The IAQF problem statement asked: given two equity indices, develop a pairs trading strategy that allows for a nonlinear relationship and generates alpha.
Approach
We developed a multi-stage pipeline that replaces the linear assumption with copula-based dependency modeling, and compared it against several baselines including cointegration, LSTM, and reinforcement learning approaches.
Pair Selection via Clustering
Rather than testing every possible pair, we used unsupervised clustering on daily returns of major equity indices (S&P 500, Russell 2000, NASDAQ, Dow Jones, and others) to identify groups of structurally similar assets. Within each cluster, pairs were screened for cointegration as a baseline filter, then tested for nonlinear dependence using rank-based correlation measures (Kendall’s tau, Spearman’s rho) that capture monotonic relationships beyond Pearson’s linear correlation.
GARCH-Filtered Returns
Raw returns carry time-varying volatility that contaminates dependency estimation. We applied GARCH(1,1) filtering to extract standardized residuals — removing the volatility dynamics so the copula can focus on modeling the pure dependency structure. This is critical: without the GARCH filter, the copula conflates volatility clustering with genuine changes in the dependency between assets.
Copula Fitting and Selection
We fitted multiple copula families to the GARCH-filtered residuals:
- Gaussian copula — symmetric dependency, no tail concentration
- Student-t copula — symmetric with heavier tails, captures joint extreme moves
- Gumbel copula — asymmetric, concentrates dependency in the upper tail
- Clayton copula — asymmetric, concentrates dependency in the lower tail
- Frank copula — symmetric, no tail dependency
Each copula was evaluated via maximum likelihood estimation and goodness-of-fit testing. The Gaussian and Student-t copulas consistently showed the best fit after GARCH filtering — the GARCH step absorbed much of the tail behavior that otherwise favored asymmetric copulas like Gumbel.

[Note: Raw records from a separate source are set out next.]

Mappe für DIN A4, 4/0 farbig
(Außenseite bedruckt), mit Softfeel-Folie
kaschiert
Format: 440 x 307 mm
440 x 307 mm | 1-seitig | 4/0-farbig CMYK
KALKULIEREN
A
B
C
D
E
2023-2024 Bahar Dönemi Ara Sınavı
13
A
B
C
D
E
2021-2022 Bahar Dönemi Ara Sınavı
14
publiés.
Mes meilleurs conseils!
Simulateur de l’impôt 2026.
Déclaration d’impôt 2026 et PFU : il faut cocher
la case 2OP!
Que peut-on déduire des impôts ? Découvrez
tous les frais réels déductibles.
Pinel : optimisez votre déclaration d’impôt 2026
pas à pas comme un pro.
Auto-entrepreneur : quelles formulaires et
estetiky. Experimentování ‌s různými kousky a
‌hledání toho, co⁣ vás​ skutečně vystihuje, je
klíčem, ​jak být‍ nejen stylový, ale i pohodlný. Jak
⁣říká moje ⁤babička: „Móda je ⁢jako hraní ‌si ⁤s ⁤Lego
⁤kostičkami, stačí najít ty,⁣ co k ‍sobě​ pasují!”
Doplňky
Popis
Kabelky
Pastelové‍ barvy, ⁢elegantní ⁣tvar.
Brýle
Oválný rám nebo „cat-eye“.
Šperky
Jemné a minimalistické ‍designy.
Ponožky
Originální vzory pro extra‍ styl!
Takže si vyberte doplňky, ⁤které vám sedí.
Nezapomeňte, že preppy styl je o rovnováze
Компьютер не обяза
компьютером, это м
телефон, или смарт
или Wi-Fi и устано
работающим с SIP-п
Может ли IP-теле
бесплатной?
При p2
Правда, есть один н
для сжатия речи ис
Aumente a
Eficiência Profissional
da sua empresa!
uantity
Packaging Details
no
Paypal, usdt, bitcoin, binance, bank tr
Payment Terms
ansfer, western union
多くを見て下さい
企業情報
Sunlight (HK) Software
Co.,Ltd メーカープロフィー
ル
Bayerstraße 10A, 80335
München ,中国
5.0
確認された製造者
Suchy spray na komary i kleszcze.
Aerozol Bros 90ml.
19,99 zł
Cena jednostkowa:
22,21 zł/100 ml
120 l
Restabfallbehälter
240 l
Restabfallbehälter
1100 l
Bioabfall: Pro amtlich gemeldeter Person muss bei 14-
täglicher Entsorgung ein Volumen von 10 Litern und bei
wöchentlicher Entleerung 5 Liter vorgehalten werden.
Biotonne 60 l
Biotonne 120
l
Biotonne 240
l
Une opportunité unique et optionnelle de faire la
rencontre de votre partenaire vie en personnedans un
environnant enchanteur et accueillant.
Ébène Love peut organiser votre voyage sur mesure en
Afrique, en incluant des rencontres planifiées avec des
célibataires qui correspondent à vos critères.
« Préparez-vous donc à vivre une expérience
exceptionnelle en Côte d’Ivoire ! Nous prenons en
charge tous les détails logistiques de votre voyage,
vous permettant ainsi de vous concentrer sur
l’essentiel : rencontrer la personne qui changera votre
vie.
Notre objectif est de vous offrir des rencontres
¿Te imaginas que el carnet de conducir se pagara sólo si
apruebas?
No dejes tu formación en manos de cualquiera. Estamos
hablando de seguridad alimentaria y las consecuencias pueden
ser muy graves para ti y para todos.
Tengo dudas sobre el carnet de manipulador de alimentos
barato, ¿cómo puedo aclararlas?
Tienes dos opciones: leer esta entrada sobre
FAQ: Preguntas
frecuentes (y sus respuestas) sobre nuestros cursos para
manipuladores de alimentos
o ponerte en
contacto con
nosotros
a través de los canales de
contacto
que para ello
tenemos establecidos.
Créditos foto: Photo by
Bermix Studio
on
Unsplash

We also explored mixed copulas (weighted combinations of multiple families) and time-varying copulas where the dependency parameter evolves over time, adapting to regime shifts in the market.
Trading Signal Generation
The copula model produces a conditional probability: given the current return of asset A, what is the probability that asset B’s return exceeds its observed value? When this conditional probability diverges far from 0.5, the spread is mispriced relative to the copula’s dependency model. We enter trades when the mispricing exceeds a threshold and exit when it reverts.
Approaches Compared
The repository contains four independent approaches to the same problem:
| Approach | Method | Key Idea |
|---|---|---|
| Linear baseline | Cointegration + mean reversion | Classical Engle-Granger, assumes linear spread |
| Copula | GARCH + time-varying copula | Nonlinear dependency, regime-adaptive |
| LSTM | Deep learning on log-returns | Learn spread dynamics from sequences |
| Reinforcement learning | DQN agent on spread states | Learn optimal entry/exit policy directly |
The copula approach outperformed the linear baseline by capturing dependency structures that cointegration misses — particularly during regime transitions and stressed markets where tail dependencies dominate.

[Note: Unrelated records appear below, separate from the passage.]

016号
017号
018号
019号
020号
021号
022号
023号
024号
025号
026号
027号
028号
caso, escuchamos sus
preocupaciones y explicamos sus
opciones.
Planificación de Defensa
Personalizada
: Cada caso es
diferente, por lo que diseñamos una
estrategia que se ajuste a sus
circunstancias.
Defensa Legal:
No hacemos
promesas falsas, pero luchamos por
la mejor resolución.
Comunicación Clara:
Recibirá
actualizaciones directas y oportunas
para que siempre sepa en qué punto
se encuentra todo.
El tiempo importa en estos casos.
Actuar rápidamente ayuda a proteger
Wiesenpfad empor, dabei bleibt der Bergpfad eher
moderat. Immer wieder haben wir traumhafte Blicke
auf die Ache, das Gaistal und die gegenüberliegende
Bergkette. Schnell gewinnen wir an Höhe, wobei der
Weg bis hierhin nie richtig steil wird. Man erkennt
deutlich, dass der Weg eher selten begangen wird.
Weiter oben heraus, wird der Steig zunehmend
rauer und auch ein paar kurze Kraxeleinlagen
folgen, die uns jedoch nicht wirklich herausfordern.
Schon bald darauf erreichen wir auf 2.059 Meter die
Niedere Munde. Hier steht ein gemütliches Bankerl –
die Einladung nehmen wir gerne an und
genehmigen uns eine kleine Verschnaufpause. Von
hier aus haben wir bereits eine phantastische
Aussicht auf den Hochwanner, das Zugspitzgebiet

Why Copulas Matter for Pairs Trading
The core insight is separation of concerns. A copula decomposes a joint distribution into two parts: the marginal distributions of each asset (handled by GARCH), and the dependency structure between them (handled by the copula). This separation means you can model volatility and dependency independently, update each component at its natural frequency, and swap components without rebuilding the entire model.
In practice, this means the strategy adapts to changing market conditions: the GARCH filter tracks volatility in real time, and the time-varying copula tracks how the relationship between assets evolves — catching regime shifts that would blindside a static cointegration model.